»»

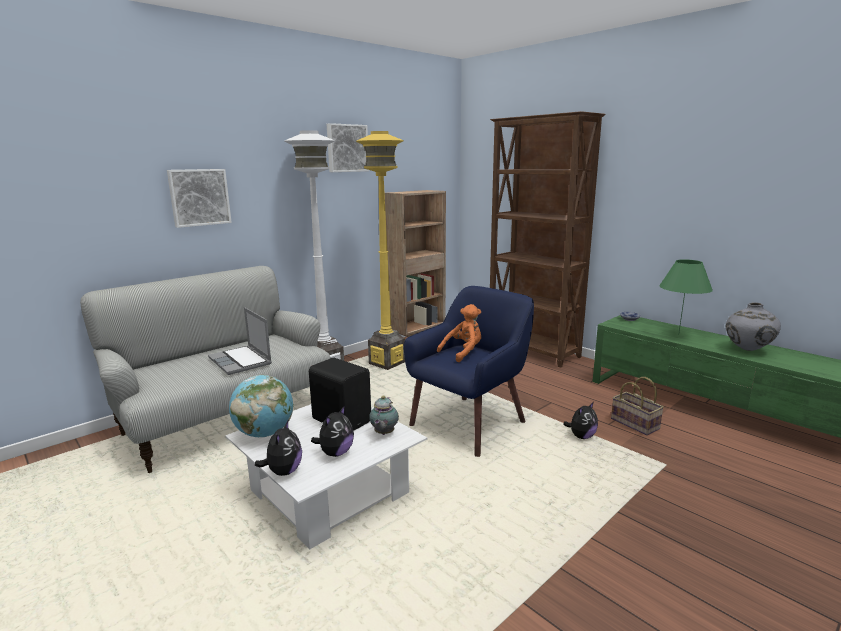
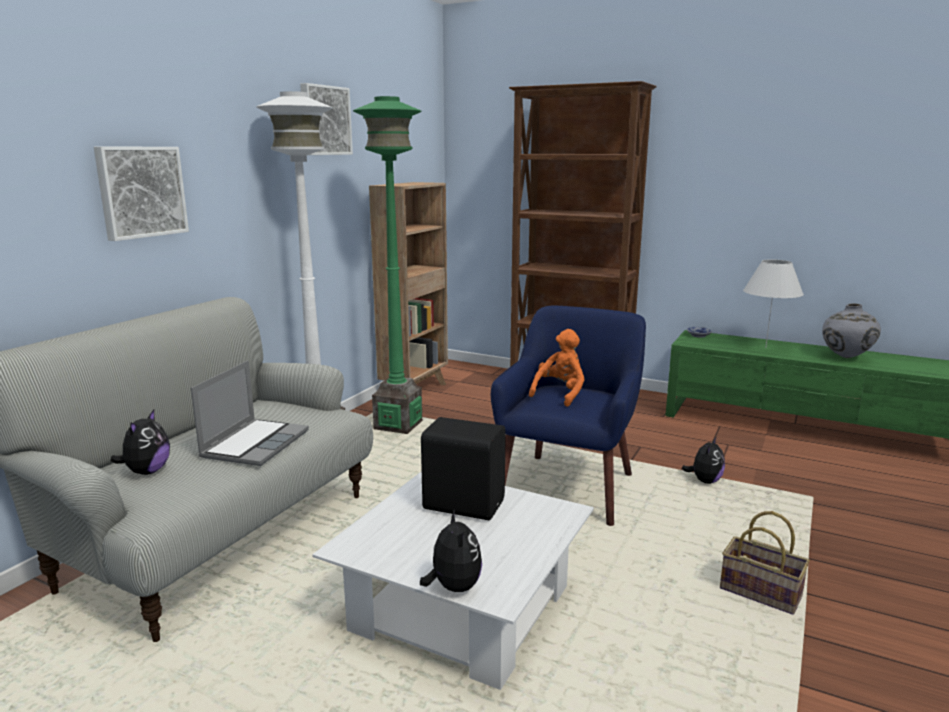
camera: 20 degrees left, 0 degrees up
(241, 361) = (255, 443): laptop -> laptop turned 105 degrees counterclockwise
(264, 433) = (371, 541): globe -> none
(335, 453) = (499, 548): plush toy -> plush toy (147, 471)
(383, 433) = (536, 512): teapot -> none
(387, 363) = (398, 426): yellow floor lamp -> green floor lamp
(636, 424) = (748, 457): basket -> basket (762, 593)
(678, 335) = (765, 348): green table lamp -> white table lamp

««
»»

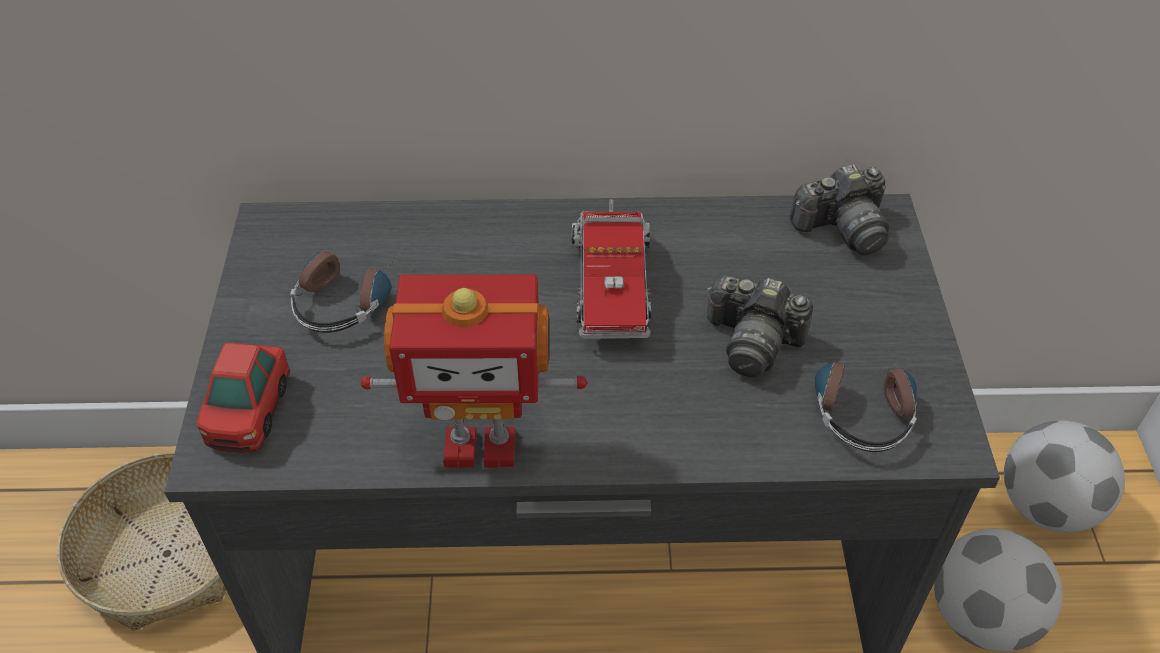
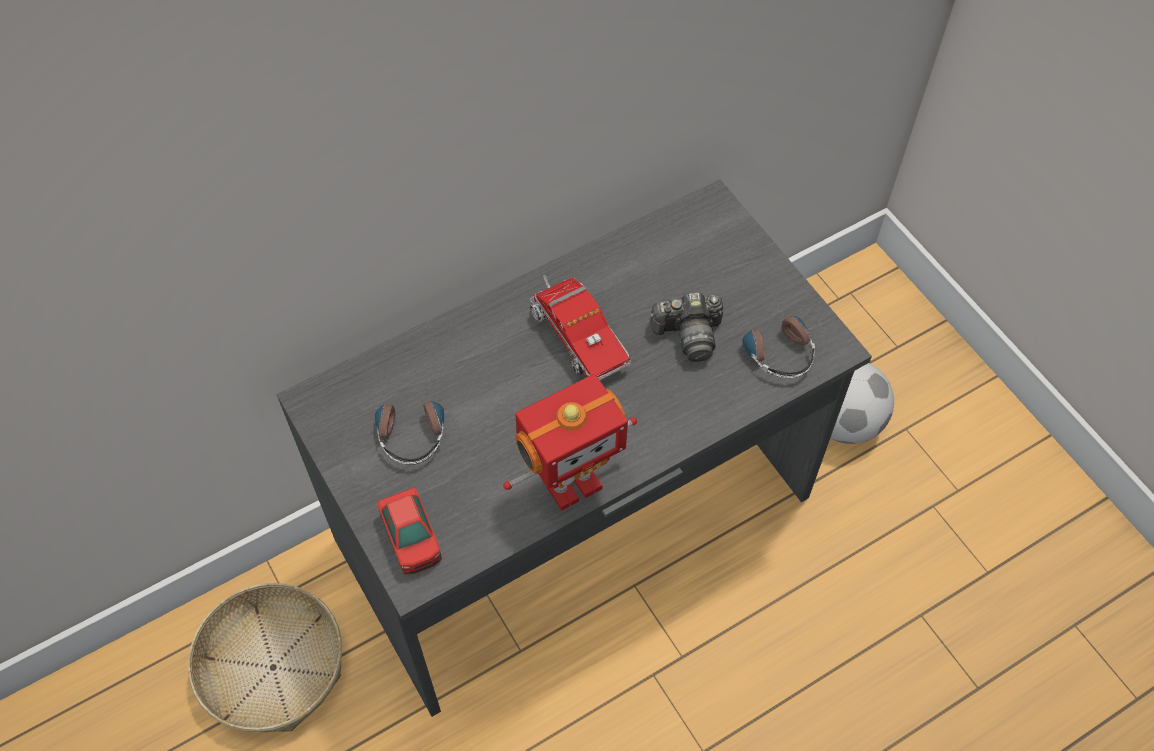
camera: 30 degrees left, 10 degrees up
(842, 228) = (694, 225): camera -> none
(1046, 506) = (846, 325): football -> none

««
»»

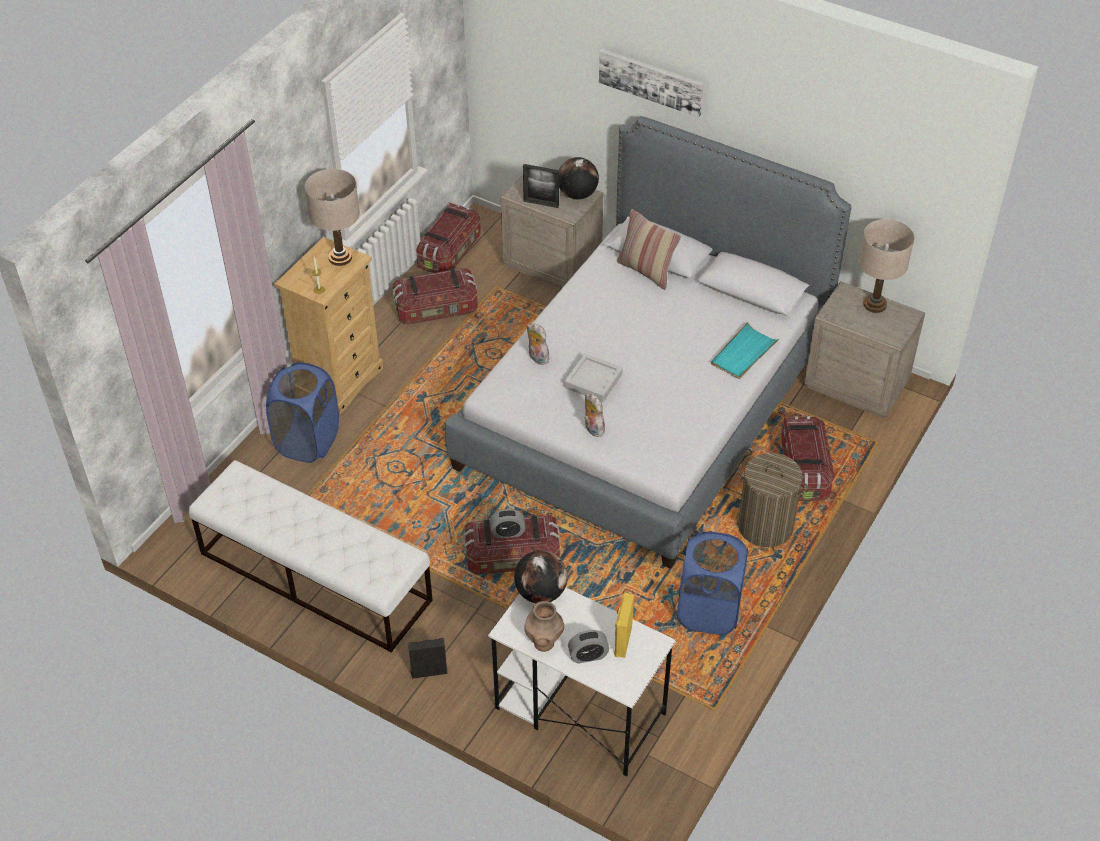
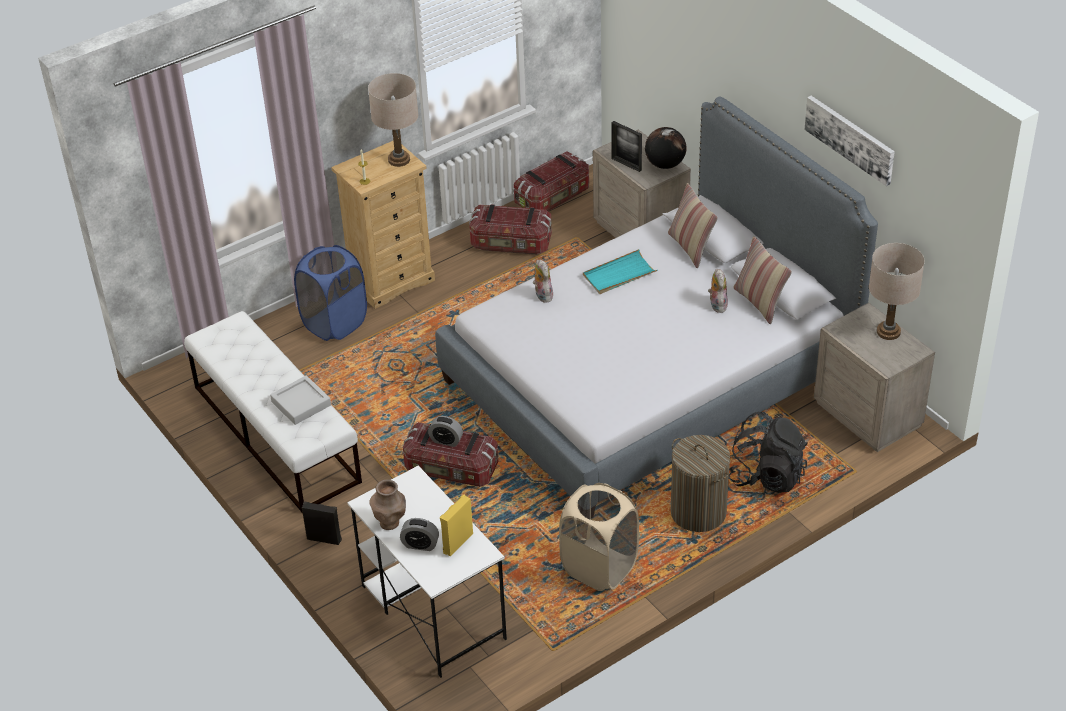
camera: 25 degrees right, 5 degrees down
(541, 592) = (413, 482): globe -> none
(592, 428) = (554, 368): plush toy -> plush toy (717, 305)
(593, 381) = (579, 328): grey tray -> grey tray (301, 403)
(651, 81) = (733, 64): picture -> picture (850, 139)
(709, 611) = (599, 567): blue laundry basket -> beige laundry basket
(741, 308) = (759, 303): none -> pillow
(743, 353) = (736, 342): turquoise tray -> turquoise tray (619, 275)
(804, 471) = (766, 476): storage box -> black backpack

««

- Prompt -
One stretch of the lines above is wanted, from the line that contains "(743, 353) = (736, 342): turquoise" through the line that contains "(804, 471) = (766, 476): storage". Output it exactly.

- Finished exercise -
(743, 353) = (736, 342): turquoise tray -> turquoise tray (619, 275)
(804, 471) = (766, 476): storage box -> black backpack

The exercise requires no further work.